Olmert underscored the strength of the U.S.-Israeli relations.

"Throughout the years, the strategic alliance with America has become one of the fundamental pillars of our national security. The bond between our people has grown deeper and stronger with time," Olmert said. "America has been there at each and every important crossroad in the life of our young country and stood by us in times of hope and moments of crisis."

He said Bush's decision to celebrate Israel's historic milestone was an extraordinary gesture of friendship.

"It's further evidence of your unending commitment to the security and well being of our country," he said.

Speaking to reporters on Air Force One, National Security Adviser Stephen Hadley suggested that Bush might acknowledge the Palestinian role when marking the Jewish state's birthday. "We are going to Israel to celebrate the 60th anniversary of the founding of the state of Israel, and that is a great event," he said. "We also recognize that resulted in hardship for many Palestinian people."

Bush has expressed some optimism that an Israeli-Palestinian peace agreement would be struck before his term ends while holding out little hope for a major breakthrough during this trip. Secretary of State Condoleezza Rice said Tuesday that reaching such a deal within the next eight months "might be improbable but it's not impossible."

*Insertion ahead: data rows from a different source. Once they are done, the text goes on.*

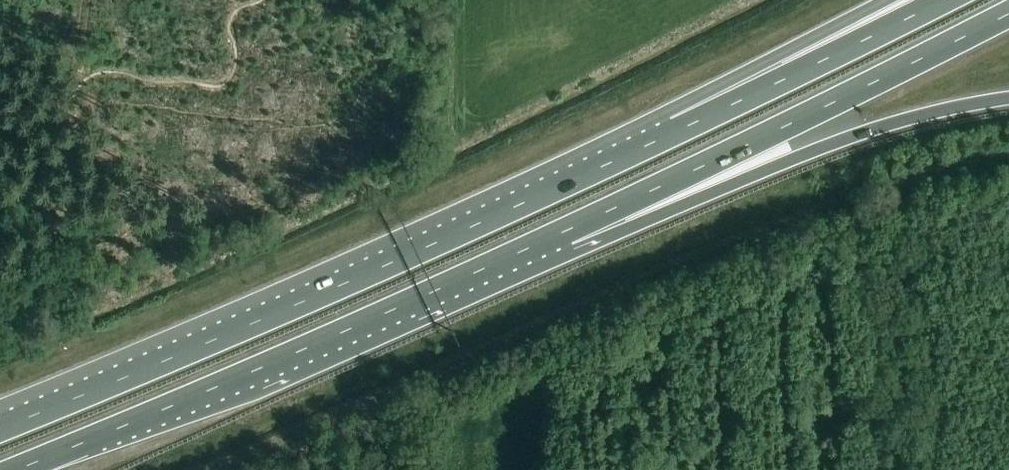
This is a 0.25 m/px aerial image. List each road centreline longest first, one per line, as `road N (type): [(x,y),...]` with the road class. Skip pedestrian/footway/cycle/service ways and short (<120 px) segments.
road 1 (trunk): [(674,135),(0,430)]
road 2 (trunk): [(18,469),(567,231)]
road 3 (trunk): [(567,231),(1008,16)]
road 4 (trunk): [(567,231),(873,130),(1008,101)]
road 5 (trunk): [(944,0),(674,135)]
road 6 (track): [(899,205),(910,469)]
road 7 (trunk): [(896,0),(674,135)]

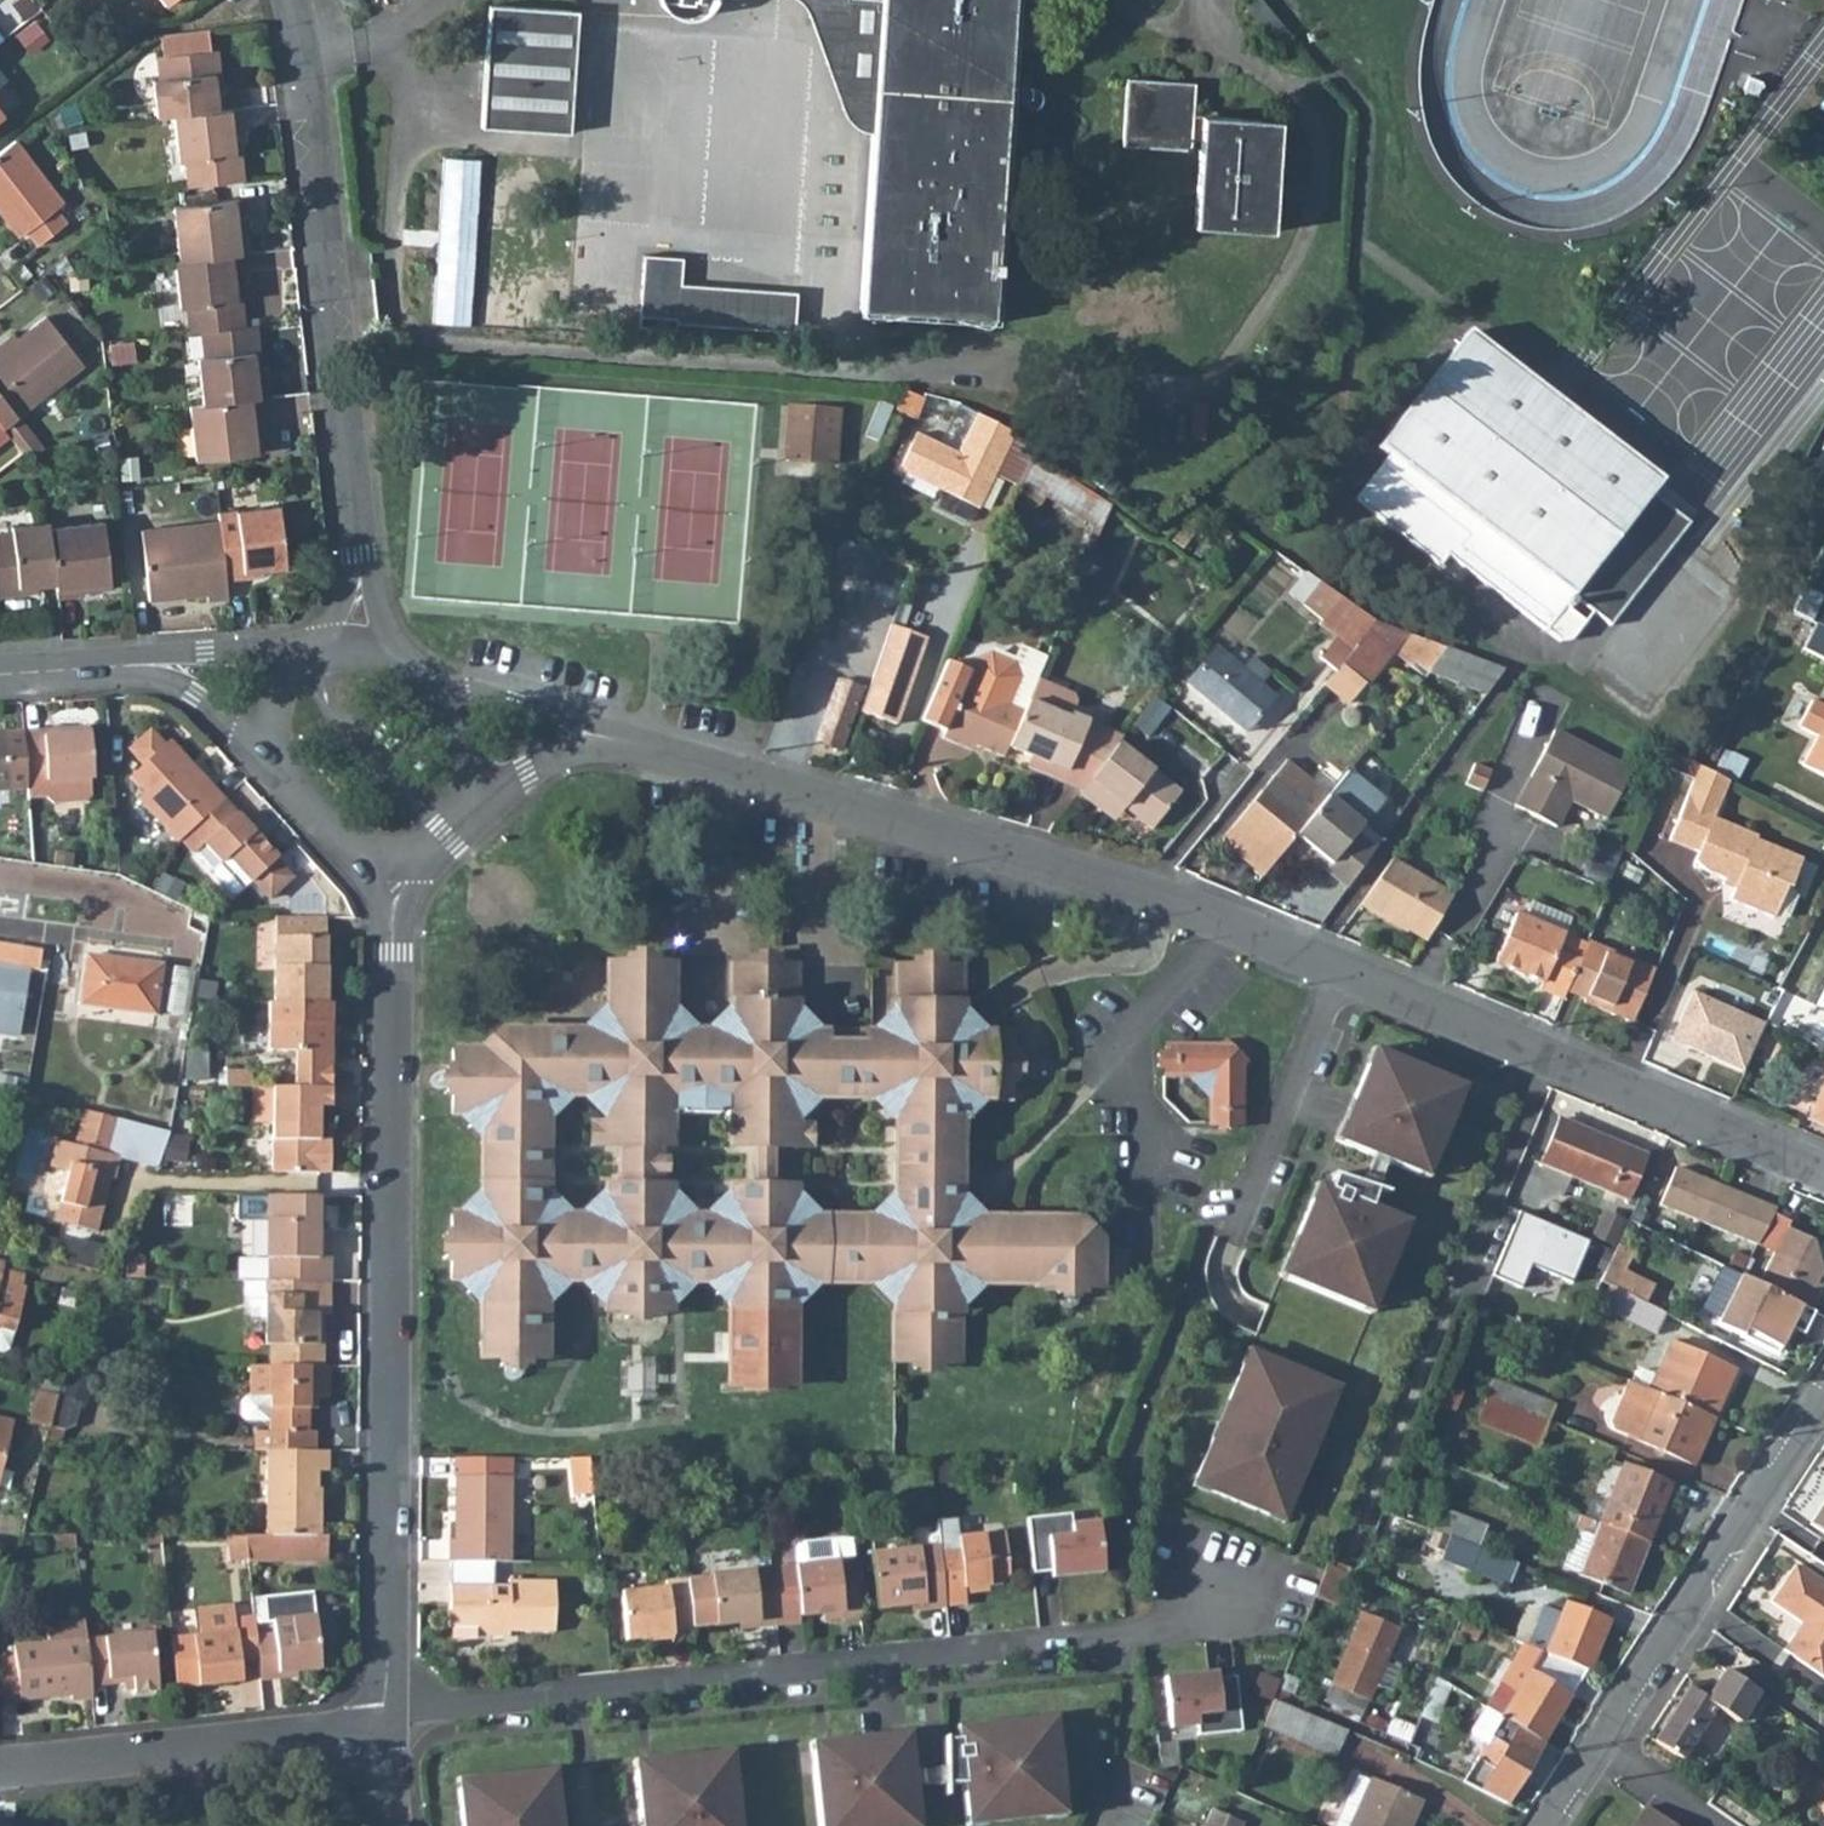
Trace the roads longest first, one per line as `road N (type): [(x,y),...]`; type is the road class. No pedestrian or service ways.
road 1 (residential): [(1823,1170),(1158,893),(604,735)]
road 2 (residential): [(384,1721),(423,1705),(1182,1623),(1242,1573)]
road 3 (residential): [(394,864),(384,1721)]
road 4 (residential): [(352,644),(367,553),(331,232),(293,0)]
road 5 (residential): [(1543,1825),(1823,1389)]
road 6 (residential): [(0,1764),(384,1721)]
road 7 (residential): [(604,735),(520,701),(427,688)]
road 8 (residential): [(263,747),(339,835),(363,856),(394,864)]
road 9 (residential): [(301,649),(133,664)]
road 10 (residential): [(133,664),(194,695),(263,747)]
road 11 (residential): [(479,801),(525,770),(604,735)]
road 12 (residential): [(133,664),(0,673)]
road 13 (residential): [(479,801),(466,742),(427,688)]

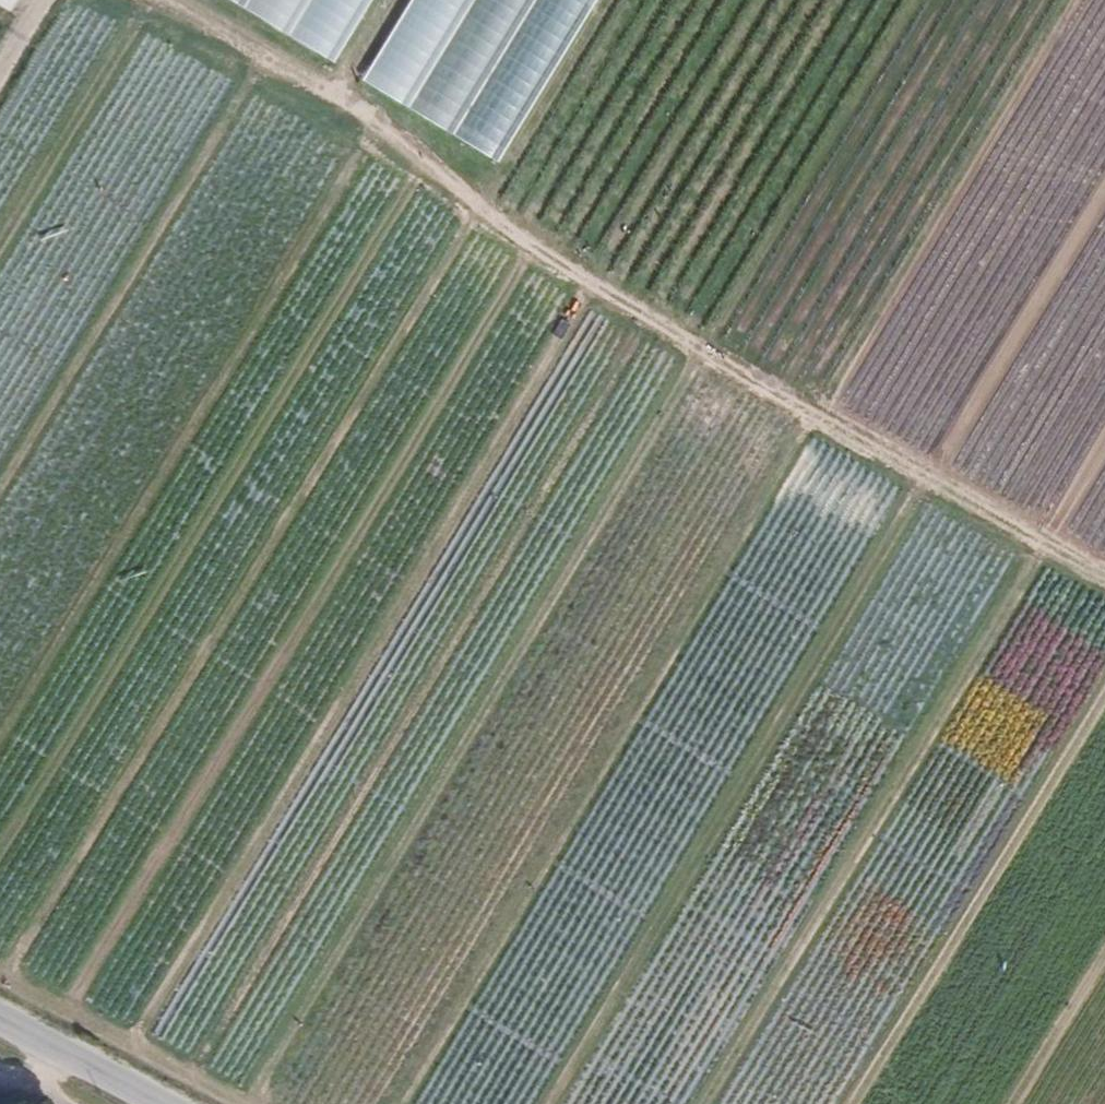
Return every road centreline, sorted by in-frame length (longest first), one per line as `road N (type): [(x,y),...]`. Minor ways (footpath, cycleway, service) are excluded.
road 1 (track): [(246,1099),(914,0)]
road 2 (track): [(1063,0),(410,1103)]
road 3 (track): [(1104,579),(515,237),(340,90),(109,0)]
road 4 (track): [(7,976),(480,208)]
road 5 (track): [(597,285),(135,1042)]
road 6 (track): [(554,1103),(927,476)]
road 7 (track): [(379,123),(0,741)]
road 8 (track): [(1045,544),(707,1103)]
road 9 (track): [(0,483),(259,61)]
road 10 (track): [(853,1103),(1104,696)]
road 11 (track): [(641,310),(830,0)]
road 12 (track): [(256,1103),(0,973)]
road 13 (track): [(1008,1103),(1104,948)]
road 14 (unclassified): [(0,1019),(160,1103)]

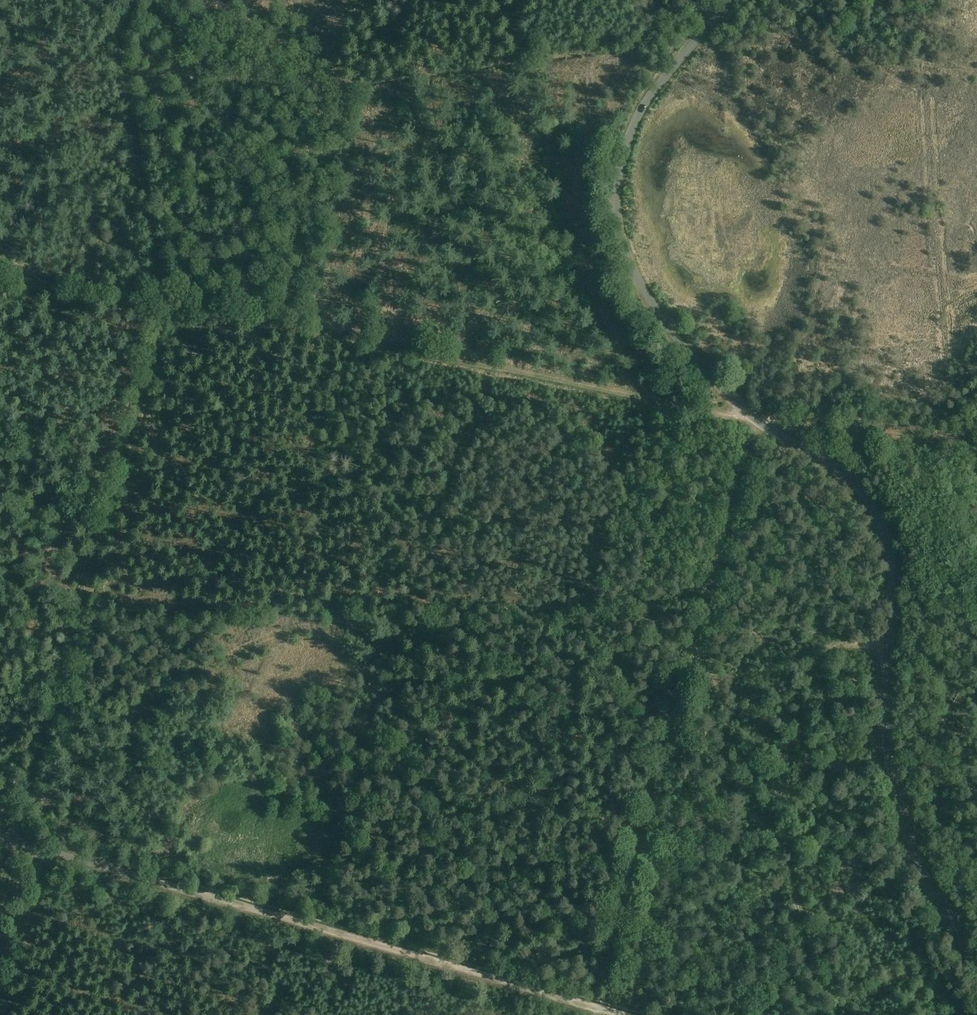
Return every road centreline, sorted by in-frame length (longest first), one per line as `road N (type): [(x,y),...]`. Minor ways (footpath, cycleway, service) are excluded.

The Palestinians are marking the 60th anniversary of the "nakba," or catastrophe, the word they use to describe Israel's establishment. Israel has imposed a closure on the West Bank and Gaza Strip during Bush's visit, preventing Palestinians from entering the country. Normally, tens of thousands of Palestinians are permitted into Israel each day for work, health care and family visits.

At the Qalandia military checkpoint next to Jerusalem, a few dozen Palestinians threw stones at Israeli police. Police said they responded with riot control tactics, and the force was seen firing tear gas at the crowd.

After Israel, Bush will go to Saudi Arabia where he promises to press King Abdullah to increase oil production to ease soaring costs on consumers. Bush made a similar plea in January but it was ignored.

As Bush prepared to leave Washington, Senate Democrats introduced a resolution that would block $1.4 billion in arms sales to Saudi Arabia unless Riyadh agrees to increase its oil production by 1 million barrels per day.

The Democrats said they introduced the measure to coincide with Bush's trip to send a message to Saudi Arabia that it should pump more oil to reduce the cost of gas for Americans.

The president's final stop will be at the Red Sea resort of Sharm el-Sheikh, where he will meet over two days with a handful of leaders: Egyptian President Hosni Mubarak, Afghan President Hamid Karzai, Palestinian Authority President Mahmoud Abbas and Prime Minister Salam Fayyad, Jordan's King Abdullah II and Iraqi leaders. Bush also is scheduled to meet with Lebanese Prime Minister Fuad Saniora, but that is in doubt now after clashes between the U.S.-backed government in Beirut and Hezbollah-led opposition.